Chapter Text
Ali
You’ve probably heard the saying “throw a spanner in the works”. If not, let us take a moment to explain. The Cambridge dictionary explains the saying quite technically as meaning “ to do something that prevents a plan or activity from succeeding”. To put that in more personal terms, this phrase essentially means you fuck up someone’s plans. Now, if a person throws a spanner in the works, it is usually fixable. Usually. However, when life decides to throw one in there it usually isn’t. Life just sometimes decides that someone is having it to easy, or that they’re too happy. So, life decides to fuck it up.
This happened to Ali Krieger during the summer before her junior year of high school. Everything was going great. She had gotten straight A’s the previous year, even throwing in the odd A+, and she had finally earned a spot on the starting 11 for the Varsity soccer team. Life was good. She was happy.
Then life threw in the unfortunate spanner. This particular spanner took the form of a pretty secretary.

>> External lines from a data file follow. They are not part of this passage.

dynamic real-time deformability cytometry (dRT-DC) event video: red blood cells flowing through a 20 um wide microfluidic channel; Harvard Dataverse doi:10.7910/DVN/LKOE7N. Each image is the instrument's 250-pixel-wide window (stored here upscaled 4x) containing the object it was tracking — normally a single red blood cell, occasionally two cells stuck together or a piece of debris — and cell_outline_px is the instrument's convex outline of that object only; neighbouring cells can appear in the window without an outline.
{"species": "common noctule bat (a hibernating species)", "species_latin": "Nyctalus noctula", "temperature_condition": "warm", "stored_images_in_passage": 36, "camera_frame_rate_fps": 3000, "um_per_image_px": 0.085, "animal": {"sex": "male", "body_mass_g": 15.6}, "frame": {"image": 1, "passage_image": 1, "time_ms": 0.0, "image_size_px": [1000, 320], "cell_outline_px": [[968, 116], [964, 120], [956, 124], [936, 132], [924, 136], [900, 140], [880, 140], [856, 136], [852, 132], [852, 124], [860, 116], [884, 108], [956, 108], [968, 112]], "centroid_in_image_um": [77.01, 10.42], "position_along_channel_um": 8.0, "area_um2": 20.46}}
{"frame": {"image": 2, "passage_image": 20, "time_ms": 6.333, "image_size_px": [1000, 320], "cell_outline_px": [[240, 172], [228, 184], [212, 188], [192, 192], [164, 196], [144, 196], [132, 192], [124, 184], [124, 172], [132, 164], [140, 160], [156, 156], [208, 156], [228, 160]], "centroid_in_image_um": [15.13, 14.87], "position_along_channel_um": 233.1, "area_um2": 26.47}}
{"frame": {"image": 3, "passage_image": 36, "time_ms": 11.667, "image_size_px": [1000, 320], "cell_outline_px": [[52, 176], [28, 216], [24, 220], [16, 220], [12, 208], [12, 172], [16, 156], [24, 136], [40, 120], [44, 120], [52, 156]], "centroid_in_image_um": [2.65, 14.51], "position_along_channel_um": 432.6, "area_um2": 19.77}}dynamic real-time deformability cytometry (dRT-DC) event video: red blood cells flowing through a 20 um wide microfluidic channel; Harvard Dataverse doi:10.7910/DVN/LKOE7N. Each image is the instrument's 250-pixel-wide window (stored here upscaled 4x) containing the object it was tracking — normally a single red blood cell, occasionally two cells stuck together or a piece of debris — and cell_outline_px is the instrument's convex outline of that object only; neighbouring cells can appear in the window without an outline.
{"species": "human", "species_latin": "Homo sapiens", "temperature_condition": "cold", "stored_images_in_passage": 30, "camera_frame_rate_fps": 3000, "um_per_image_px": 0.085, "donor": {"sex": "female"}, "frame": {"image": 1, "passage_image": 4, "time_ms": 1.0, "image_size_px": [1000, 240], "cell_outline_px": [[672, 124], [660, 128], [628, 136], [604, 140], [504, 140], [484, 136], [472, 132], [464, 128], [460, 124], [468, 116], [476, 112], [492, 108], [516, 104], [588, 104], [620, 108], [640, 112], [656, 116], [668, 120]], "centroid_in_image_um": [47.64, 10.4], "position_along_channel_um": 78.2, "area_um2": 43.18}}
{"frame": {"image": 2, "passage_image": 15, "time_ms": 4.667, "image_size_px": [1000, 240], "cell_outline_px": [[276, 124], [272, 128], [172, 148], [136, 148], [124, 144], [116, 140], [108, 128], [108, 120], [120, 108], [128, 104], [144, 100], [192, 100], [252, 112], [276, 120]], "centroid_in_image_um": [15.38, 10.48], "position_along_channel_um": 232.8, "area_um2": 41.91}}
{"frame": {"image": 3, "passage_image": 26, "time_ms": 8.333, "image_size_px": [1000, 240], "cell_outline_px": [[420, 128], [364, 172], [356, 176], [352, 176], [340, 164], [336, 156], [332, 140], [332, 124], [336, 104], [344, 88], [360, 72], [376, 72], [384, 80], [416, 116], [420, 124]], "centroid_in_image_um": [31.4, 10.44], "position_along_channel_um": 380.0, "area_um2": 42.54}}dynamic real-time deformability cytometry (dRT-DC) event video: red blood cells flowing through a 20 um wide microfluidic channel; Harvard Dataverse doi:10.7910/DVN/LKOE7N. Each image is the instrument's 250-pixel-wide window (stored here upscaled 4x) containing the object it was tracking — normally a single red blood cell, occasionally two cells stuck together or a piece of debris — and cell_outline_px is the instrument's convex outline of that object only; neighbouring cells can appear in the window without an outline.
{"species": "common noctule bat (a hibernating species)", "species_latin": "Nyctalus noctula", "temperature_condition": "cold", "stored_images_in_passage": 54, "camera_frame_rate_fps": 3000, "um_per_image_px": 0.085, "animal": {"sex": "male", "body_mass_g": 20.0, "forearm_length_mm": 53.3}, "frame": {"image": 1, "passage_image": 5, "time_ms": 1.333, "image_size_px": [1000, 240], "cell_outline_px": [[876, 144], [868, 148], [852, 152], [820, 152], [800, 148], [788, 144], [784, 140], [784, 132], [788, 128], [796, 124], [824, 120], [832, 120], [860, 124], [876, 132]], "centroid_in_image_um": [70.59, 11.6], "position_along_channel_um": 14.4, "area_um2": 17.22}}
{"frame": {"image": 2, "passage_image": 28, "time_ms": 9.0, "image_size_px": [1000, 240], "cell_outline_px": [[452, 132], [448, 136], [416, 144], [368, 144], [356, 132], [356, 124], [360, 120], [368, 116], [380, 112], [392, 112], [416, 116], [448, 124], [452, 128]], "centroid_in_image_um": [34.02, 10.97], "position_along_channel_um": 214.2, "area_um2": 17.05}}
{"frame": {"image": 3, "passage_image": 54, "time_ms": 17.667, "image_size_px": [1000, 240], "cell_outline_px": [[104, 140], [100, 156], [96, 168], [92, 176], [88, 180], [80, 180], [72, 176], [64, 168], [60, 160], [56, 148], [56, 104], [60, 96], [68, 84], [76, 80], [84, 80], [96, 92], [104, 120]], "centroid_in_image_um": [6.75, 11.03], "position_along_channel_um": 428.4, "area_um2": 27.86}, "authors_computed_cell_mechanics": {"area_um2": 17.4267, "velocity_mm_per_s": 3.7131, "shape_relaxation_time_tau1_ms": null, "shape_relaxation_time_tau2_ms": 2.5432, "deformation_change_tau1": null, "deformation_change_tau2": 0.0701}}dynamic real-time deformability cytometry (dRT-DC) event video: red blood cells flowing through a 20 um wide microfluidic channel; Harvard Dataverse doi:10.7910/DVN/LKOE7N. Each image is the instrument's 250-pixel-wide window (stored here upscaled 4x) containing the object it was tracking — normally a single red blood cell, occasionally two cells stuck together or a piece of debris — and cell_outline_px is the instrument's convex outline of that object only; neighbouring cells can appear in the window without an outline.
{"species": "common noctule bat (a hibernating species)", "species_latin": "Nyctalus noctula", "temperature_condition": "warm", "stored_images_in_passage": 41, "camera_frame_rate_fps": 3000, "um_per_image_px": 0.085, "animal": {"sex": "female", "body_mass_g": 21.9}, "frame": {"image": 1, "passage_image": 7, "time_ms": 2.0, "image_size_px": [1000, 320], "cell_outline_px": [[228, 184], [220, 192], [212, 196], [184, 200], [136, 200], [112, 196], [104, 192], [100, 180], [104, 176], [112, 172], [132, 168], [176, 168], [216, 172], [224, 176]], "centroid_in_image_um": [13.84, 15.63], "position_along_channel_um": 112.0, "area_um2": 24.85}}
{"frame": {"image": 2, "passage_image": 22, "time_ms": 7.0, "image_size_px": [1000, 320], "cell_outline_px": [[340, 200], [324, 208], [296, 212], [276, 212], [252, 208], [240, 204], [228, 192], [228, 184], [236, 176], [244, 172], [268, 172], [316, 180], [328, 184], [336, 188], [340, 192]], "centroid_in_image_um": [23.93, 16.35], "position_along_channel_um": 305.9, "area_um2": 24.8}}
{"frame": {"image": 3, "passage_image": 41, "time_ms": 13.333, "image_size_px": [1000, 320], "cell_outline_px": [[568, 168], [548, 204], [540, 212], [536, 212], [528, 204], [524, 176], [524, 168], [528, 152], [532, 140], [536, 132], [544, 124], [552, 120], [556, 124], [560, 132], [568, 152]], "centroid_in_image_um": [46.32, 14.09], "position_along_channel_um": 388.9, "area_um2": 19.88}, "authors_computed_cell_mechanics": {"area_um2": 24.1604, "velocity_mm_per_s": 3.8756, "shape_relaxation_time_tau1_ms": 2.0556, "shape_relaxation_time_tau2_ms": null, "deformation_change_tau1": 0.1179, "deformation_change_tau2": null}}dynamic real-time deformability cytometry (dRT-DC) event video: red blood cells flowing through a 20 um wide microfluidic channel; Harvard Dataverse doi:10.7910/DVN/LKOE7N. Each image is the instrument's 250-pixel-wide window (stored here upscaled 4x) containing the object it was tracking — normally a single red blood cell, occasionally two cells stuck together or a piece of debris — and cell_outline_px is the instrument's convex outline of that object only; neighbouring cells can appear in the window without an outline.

Now, at this point you may be wondering how a secretary could possibly be a problem. Well by herself, she wasn’t a problem. However, being spread across a man’s desk naked when said man’s wife walks into his office, makes her a bit of a problem. This was the case with Ken Krieger’s new secretary. And unfortunately, or fortunately depending on if you’re a glass half full or glass half empty kind of person, Ken’s wife Deb walked in on that exact scene.
So, she, understandably, immediately filed for divorce and kicked the man out. Simple. However, being high school sweethearts who never moved away from their home city, the years of seemingly happy relationship had led to there being far too many memories in their home city of Washington DC. So, she made the decision to move. And of course, Ali and her older brother Kyle decided to move with her. They were so disgusted with their father that they couldn’t even look him in the eye, never mind live with the man.
So here they were, on the Friday before the start of the new school year, pulling into the driveway of their new house in the small town of Crystal Falls, Texas.
Yep, that secretary was quite the spanner.
Deb had decided that she wanted a change of scenery and a small ranch town in southern Texas was, arguably, about as different from Washington DC as one could possibly get.
Their new house was a nice one. Located about half a mile away from the center of the small town itself, in a relatively small gathering of houses not located on an actual ranch. And there were plenty of those. The house was beautiful, in Ali’s opinion. Medium sized, with brownish-grey slats and a dark grey roof, it had a small porch at the front with a porch swing and Ali could see a larger porch on the one side. On the other side there was a double garage connected to the curved driveway on which their car was currently parked. Ali took it all in when she got out of the car, holding her pillow to her chest while taking her earphones out.
“The air is so fresh here,” she heard Kyle say to her mother as he stepped out of the second vehicle, a white Ford pickup truck that the 2 of them shared. “Like, it literally smells fresh.”
He was right. Although fairly dusty, for the streets were mostly dirt in the town, the air did smell significantly fresher than the air in DC.
Just as Ali was opening the back seat of her mother’s car to retrieve her suitcase, she heard an odd rumble that she couldn’t identify. Looking up, she made eye contact with Kyle, who looked just as confused as she felt. They looked towards the end of the street, expecting to see a vehicle of some form, and they were both incredibly surprised by what they saw. There, at the end of the street closest to where a collection of ranches began, was a group of four people riding down the street on galloping horses, cheering as they charged down the street, kicking up a dust cloud in their wake.
“You’ve got to be joking,” Kyle laughed.
Ali couldn’t help but agree with his surprised statement as she laughed along.
As the riders ran towards their house, Ali got a closer look, and she smiled and continued laughing when she saw they looked like a group of cowboys straight out of some western. Having stayed in a city her entire life, she didn't realize that people still rode horses outside of sporting events. But these people made it look like the most natural thing in the world. They all wore jeans and boots, 3 of them wearing flannel shirts of varying style, and the last one wearing a plain black short sleeved button up. Hell, two of them were even wearing cowboy hats, a third wearing a backwards baseball cap.
They rode past, and Ali could hear them laughing and she couldn’t help but leach off of their obvious joy. She just felt so much lighter hearing it. Hardly anybody laughed and cheered so openly back home, especially for no apparent reason. As they rode by, Ali made eye contact with one of the flannel and cowboy hat clad riders. This one’s flannel shirt was purple and black, and without sleeves, allowing Ali to catch a glimpse of a tattoo on their upper arm as the fleeting eye contact was broken and the riders continued their journey.
The eye contact may have only lasted a moment, but Ali thought of nothing much else besides the smiling face of the unknown rider for the rest of the day while she unpacked her new room. Maybe moving here wasn’t so bad after all.